Piera Casalegno

orditrice

-Cognome e nome: Casalegno Piera.

-Data e luogo di nascita: 29/6/1926, Chieri.

-Che lavoro (o quali lavori) ha fatto nella sua vita? Dopo i 21 anni, ho fatto sempre l'orditrice; prima, ho lavorato in campagna.

-Dove ha lavorato?Come dipendente presso la tessitura F.D.V. (Fratelli di Domenico Vergnano).

-Per quanti anni ha lavorato? Per 34 anni meno qualche mese. Dal 1947 al 1981.

-Quanti anni aveva quando ha iniziato a lavorare? Ventuno, ho cominciato dopo la seconda guerra mondiale.

-In famiglia, chi lavorava come Lei in tessitura? Nessuno, lavoravano tutti in campagna.

-Ha svolto altre mansioni nella sua vita? No, dopo la pensione mi sono data da fare, ho fatto volontariato un giorno alla settimana al "Cottolengo" e poi assistevo a Torino una zia novantenne .

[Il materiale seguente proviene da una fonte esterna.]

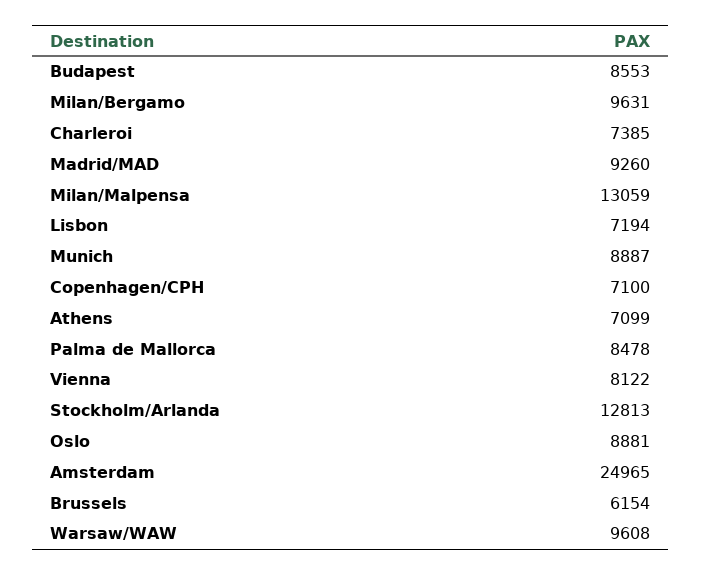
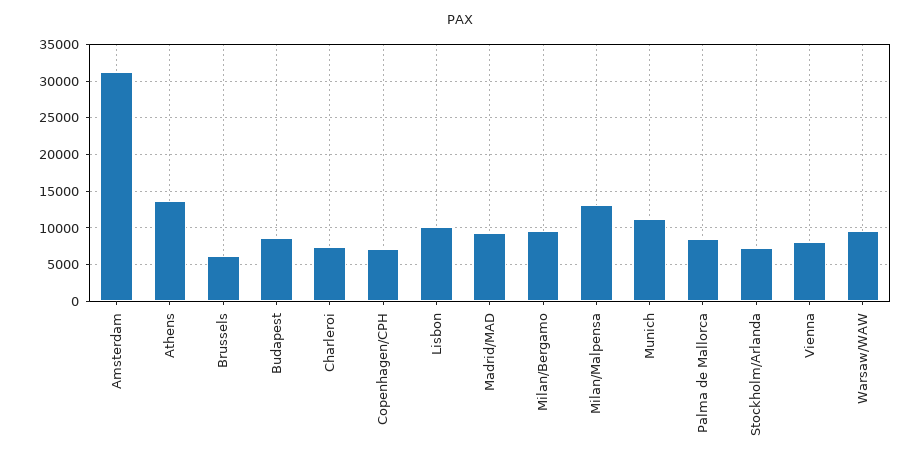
Lisbon: 7194 -> 10000
Munich: 8887 -> 11000
Athens: 7099 -> 14000
Stockholm/Arlanda: 12813 -> 7000
Oslo: 8881 -> none
Amsterdam: 24965 -> 31000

-In che cosa consisteva il suo lavoro? Il mio lavoro cominciava col caricare la cantra; poi c'era il cavalletto, dove passavano i fili, e quindi un altro pettine dove si faceva l'invergatura: i fili, dopo l'invergatura, dovevano rimanere in ordine, allineati. Quindi passavano in un altro pettine. Si doveva poi fare il conto delle sezioni (e questo veniva fatto dall'orditrice) per rispettare l'altezza del tessuto; poi si attaccavano le sezioni sul tamburo dell'orditoio, facendo ben attenzione che fossero le une vicino alle altre ma che tuttavia non si sovrapponessero. La situazione diventava un po' più complicata quando il cavo non era tutto dello stesso colore, ma si dovevano alternare fili di colore diverso. Quando il cavo era pronto, si portava il subbio al telaio e si annodavano i fili al subbio partendo dalla invergatura. Io ho lavorato con diversi tipi di orditoio: sull'orditoio Gabaldini, sull'orditoio Stella, sull'orditoio Giovanelli e, nell'ultimo periodo, sull'orditoio Verbanese. Quando sono entrata in fabbrica ho quasi subito cominciato a fare l'orditrice sono stata alle bobine i primissimi giorni; questo lavoro mi è sempre piaciuto e l'ho sempre fatto con passione anche se era "noioso" (richiedeva attenzione). Facevo popeline e tessuti di arredamento molto più complessi di questi attuali. L'ordito di solito era di cotone e la trama varia: seta, cotone, ecc.... Oggi la fabbrica dove lavoravo fa molti tessuti per la FIAT.

-Quante ore lavorava alla settimana e al giorno? Alla settimana 55 ore, al giorno 10 ore; ho fatto sempre il turno normale: 7-12, 14-19.

-Era pericoloso o faticoso il lavoro che svolgeva? Con un certo tipo di orditoio era pericoloso: il cavo si tirava giù davanti e bisognava fare attenzione a non lasciarci le mani; poi è stato sostituito e tutti gli orditoi avevano un meccanismo diverso.

-In che cosa il suo lavoro era diverso da quello che attualmente fanno i suoi colleghi? Il lavoro è molto simile, ma oggi c'è il computer; io invece le sezioni le iniziavo tutte a mano.

-Ha dei ricordi?. Ho buoni ricordi del periodo trascorso in fabbrica; sono sempre andata d'accordo con tutti, il datore di lavoro era una persona gentile e giusta. Ci ha accompagnati molte volte in gita a Roma, a Rapallo in Svizzera e a Venezia. Io dopo la gita in Svizzera, non volevo più assolutamente partecipare, perché ero stata male a causa del pullman e devo proprio ringraziare l'insistenza e la decisione del proprietario che mi ha quasi costretta ad andare alla gita successiva, perché non mi sarei mai più mossa da casa. Voleva anche che provassi a prendere la patente, ma io non volevo e adesso me ne pento. Quando lavoravo io era una grande fabbrica, c'erano cento operai. Sono state fatte anche delle feste: una per i venticinque anni della fabbrica e una per il cinquantenario.

-Ricorda nomi di suoi compagni di lavoro o di lavoratori particolarmente apprezzati e bravi? Ricordo bene Tilde Fasano, che era il capo del settore orditura, Ernesto Costella, il capo dei telai, Piero Gay, il capo dei telai prima di Costella.